Deserved Punishment | Teen Ink

Deserved Punishment

October 2, 2013
By SydBrown DIAMOND, Forest, Ohio
SydBrown DIAMOND, Forest, Ohio
51 articles 6 photos 1 comment

Favorite Quote:
"Everyone has beauty not everyone sees it"


I can’t make you care about me. I can’t make you want to read my story. But, I can make you understand a little better why the quiet ones deserve a little more attention than we receive. Every dandelion starts out a pretty deserved plant, but then just as the lawnmower hits it, it dies and blows away. That’s what I feel like. I felt as if I was born a saint baby, just as any other one and then I grew up ugly.

Every time I had wanted to get ahead, I couldn’t I felt as if my Lord had betrayed me or Satan had swallowed me. I was a floating cigarette in a beer bottle; disgusting, little twerp of a creature. Through my eyes I had witnessed the impossible, a change in a child for the worst. My sister Amy was born with Asperger’s syndrome and Schizophrenia. We unforuntely didn’t know until she was at least five.

We were playing quietly into the garden outside.

“Little birdies everywhere.” She said, spinning around in circles. She was a beautiful child of red hair. She had green eyes and freckles. We called her Dotty.

“Dotty, what’s wrong?” I asked concerned. She had abruptly stopped, and was looking at her arm.

“Ahhhhhhhhh!!!!!! get them off me!” She screamed. “There are bugs everywhere, their eating me alive.” My mother was trying to calm her down, when she bit my mother. My father picked Dotty up and rushed her to the emergency room. She eventually calmed down and was sent to every child service, welfare help, and camp in the county to make sure she was diagnosed properly. She had two rare conditions.

My grandma’s grandma was psychotic, and it was passed down to my sister. Even though were completely different people I would never judge my sister for her ordeals she cannot control. I love Dotty with everything I have. She is ten now and I am sixteen. I promised her when I got my license I would drive her around.

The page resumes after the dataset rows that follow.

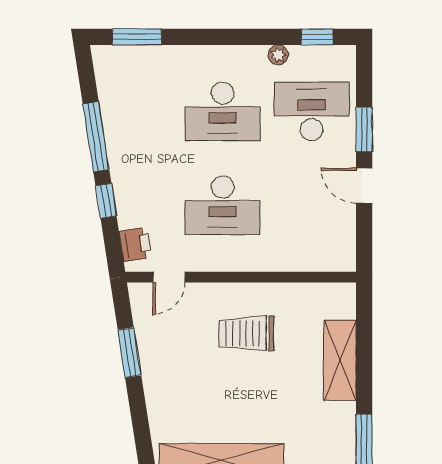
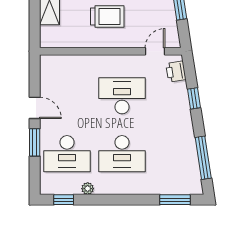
desk: (223, 111) -> (122, 154), turned 180
window: (96, 137) -> (203, 158), moved

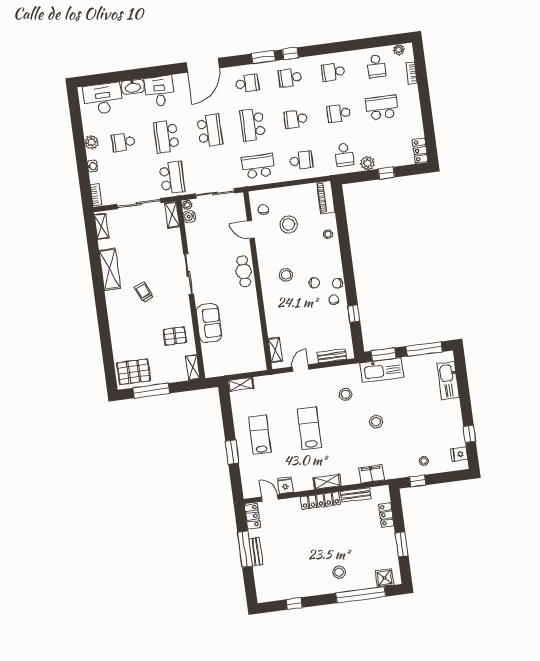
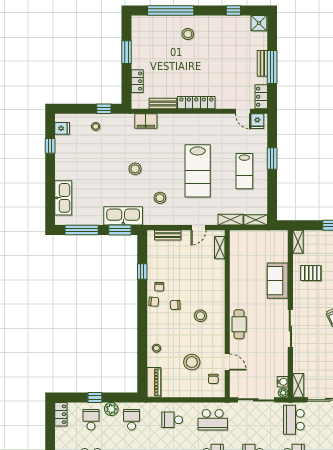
school desk: (387, 149) -> (91, 420), added
lab bench: (309, 428) -> (198, 171), width x1.36, depth x1.39
shelving: (327, 482) -> (230, 220), moved
fridge: (285, 485) -> (257, 121), moved
shower: (385, 578) -> (259, 23), moved

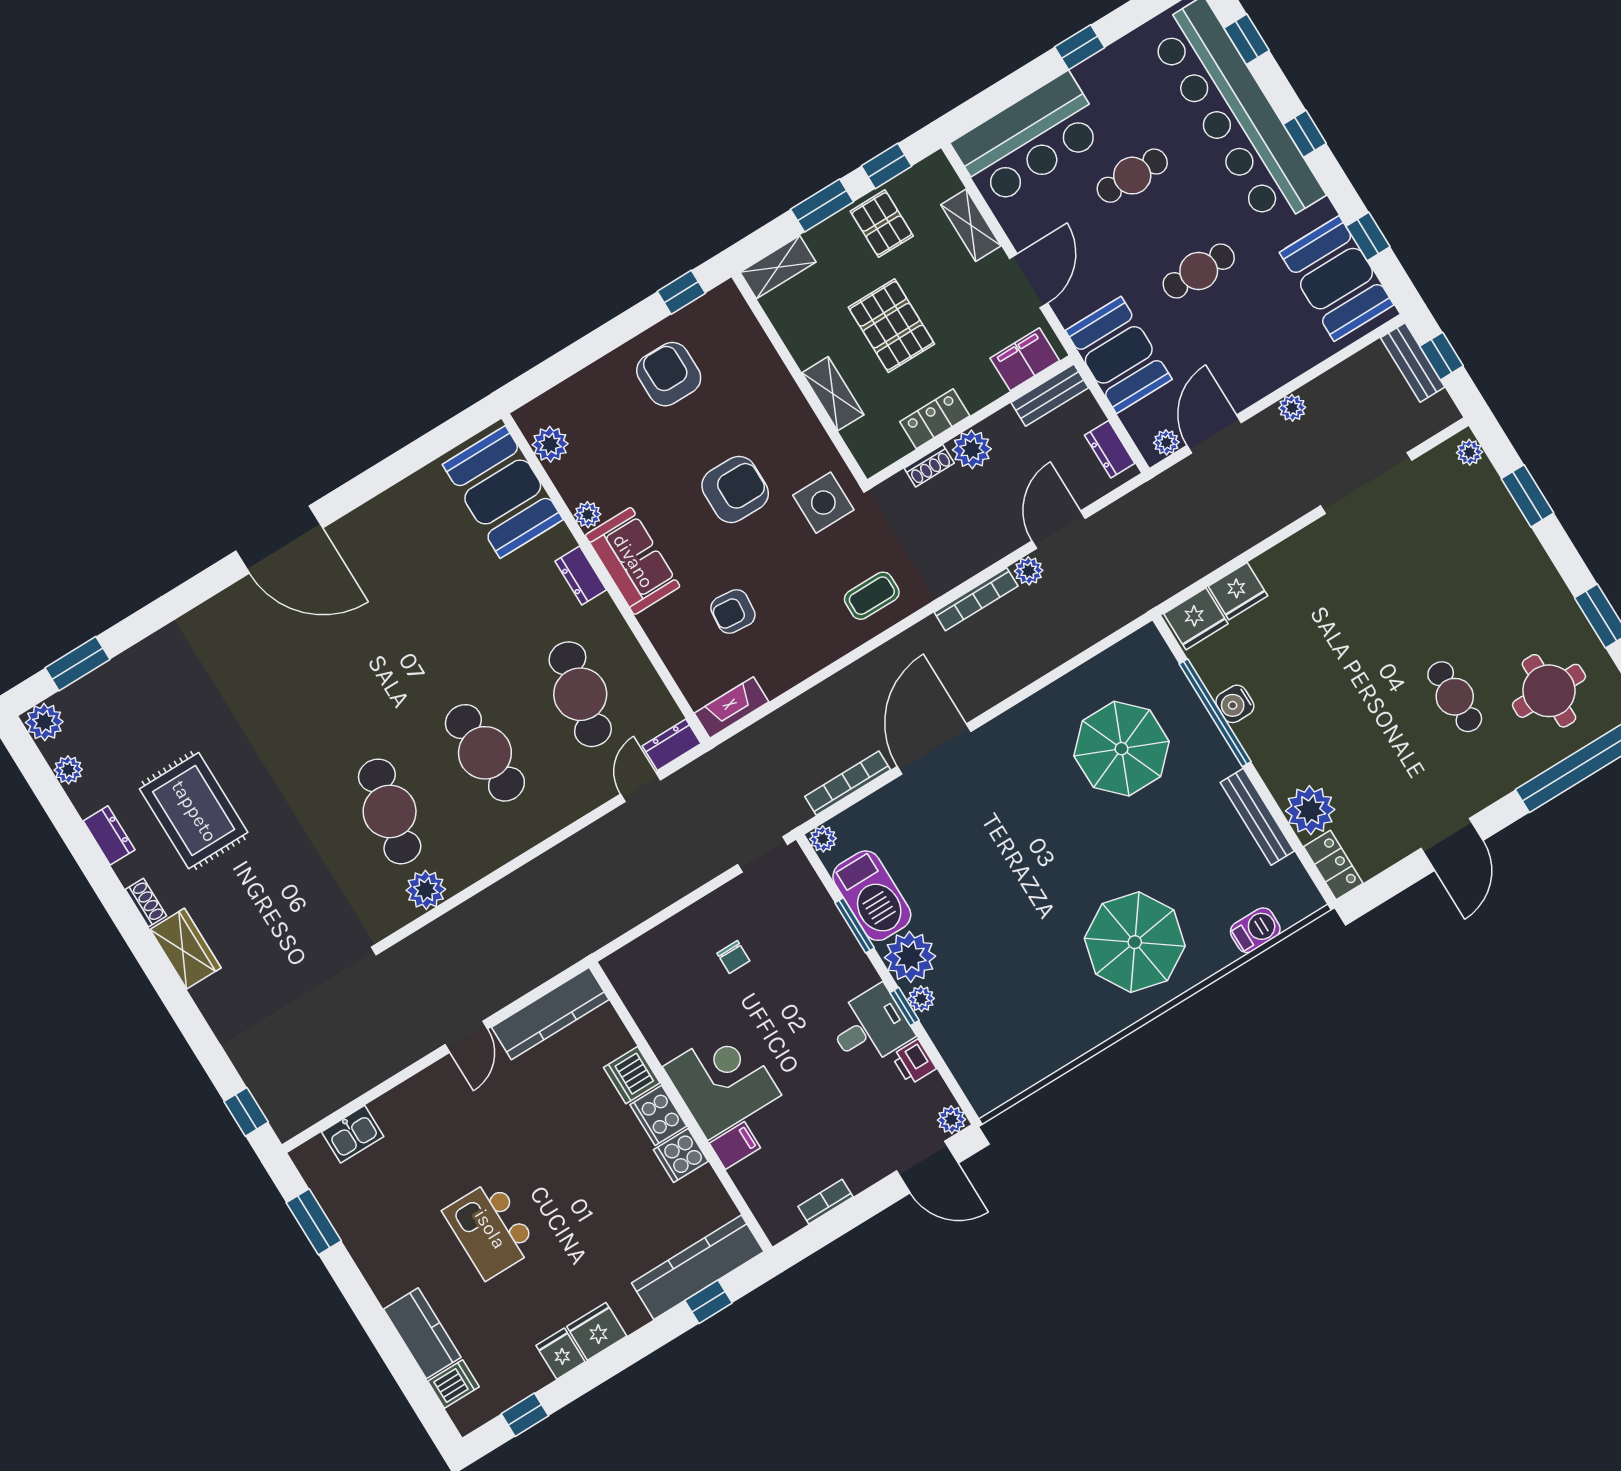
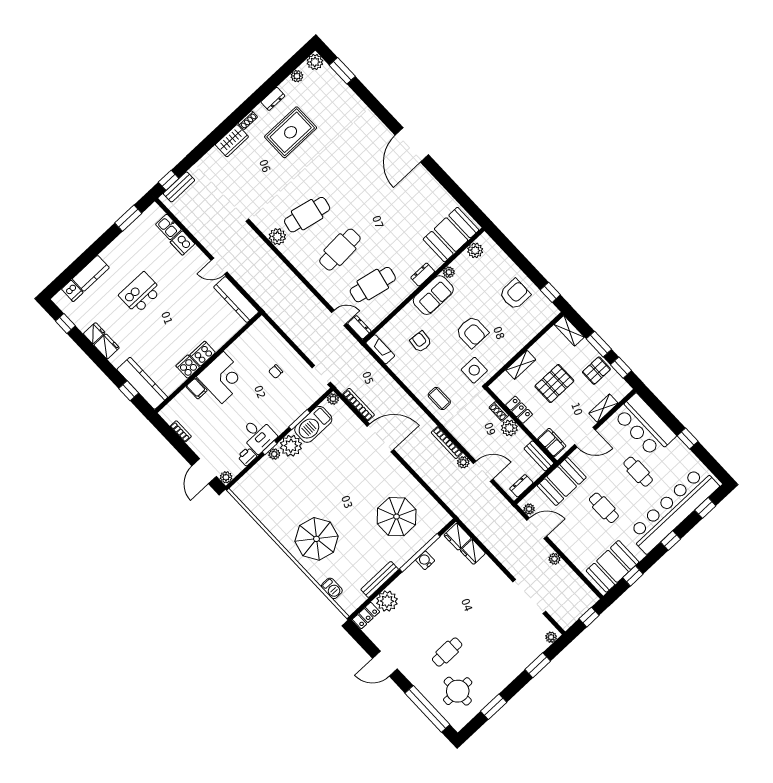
bench: (1413, 362) -> (179, 187), moved
dishwasher: (632, 1075) -> (182, 243), moved, turned -90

I know she likes to be outside so I had to promise her. What else could I do, I loved my sister for who she was even though I didn’t know who that was anymore.

“You promised.” Dot said in a baby tone.

“I know I did but I have to go to school now okay.” I said.

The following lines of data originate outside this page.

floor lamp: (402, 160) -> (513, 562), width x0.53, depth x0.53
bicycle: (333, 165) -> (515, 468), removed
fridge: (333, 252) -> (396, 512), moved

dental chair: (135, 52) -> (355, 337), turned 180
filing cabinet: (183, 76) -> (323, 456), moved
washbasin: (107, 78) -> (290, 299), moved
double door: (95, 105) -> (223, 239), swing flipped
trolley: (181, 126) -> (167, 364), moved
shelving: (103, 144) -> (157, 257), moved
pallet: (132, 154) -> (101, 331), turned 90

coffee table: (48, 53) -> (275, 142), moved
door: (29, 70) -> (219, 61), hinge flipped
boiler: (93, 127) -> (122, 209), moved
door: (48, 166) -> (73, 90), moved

“Come one, one time?” She said.

“Fine, one time.” Aggravated I picked her and threw her in the air. She laughed. She weighed so little because she didn’t eat that much.

“Tehehe, thank you Jinna.” She said smiling and running away. I was glad I did that even though I didn’t want to it made her happy inside. I walked to school halfway in the rain when Nemi Janes, NJ my boyfriend picked me up in his car. I climbed in his car smiling. “Thanks for picking me up.” I said.

“Jenna, what happened to you?” He said.

“Whatya mean?” I said.

“Your bag is all ripped.” He said. I explained Dotty my sister must have ripped it, even though I knew my father ripped it, when he flung me across the kitchen counter this morning for spilling my cereal.

“It’s nothing, don’t worry about it”, I said kissing him. I was missing my pencil case, so I asked him to wait for me. I walked back fast, into the house and grabbed the case. Dotty saw me and ran over.

“I put stickers on it Jinna.” She said and she did. Little pony stickers of every size.

“Thankyou.” I said running back to the car. I couldn’t wait to see Nemi again. As I got back to the car I noticed him laughing.

“Pony stickers?” He said smiling. I just kissed him and told him to drive. I couldn’t explain to him why my sister couldn’t go to school, and why how she was different from the rest of the kids her age. I didn’t trust him enough. We had only been dating for a couple months, I hadn’t even introduced him to my family yet. My father was crazy, my mother so meanly over protective over the state of my future and well-being. She worshipped my father’s tactics on punishment. I called him father not dad because my father had died when I was three.

I wish I had gotten to know him before he died. My mother said he was just like me. I cringed at the idea of that. I was a little crazy myself. I was a bi polar child even though I had never been diagnosed. I was told enough I was. Maybe that was the reason my father punished me so much because I deserved it.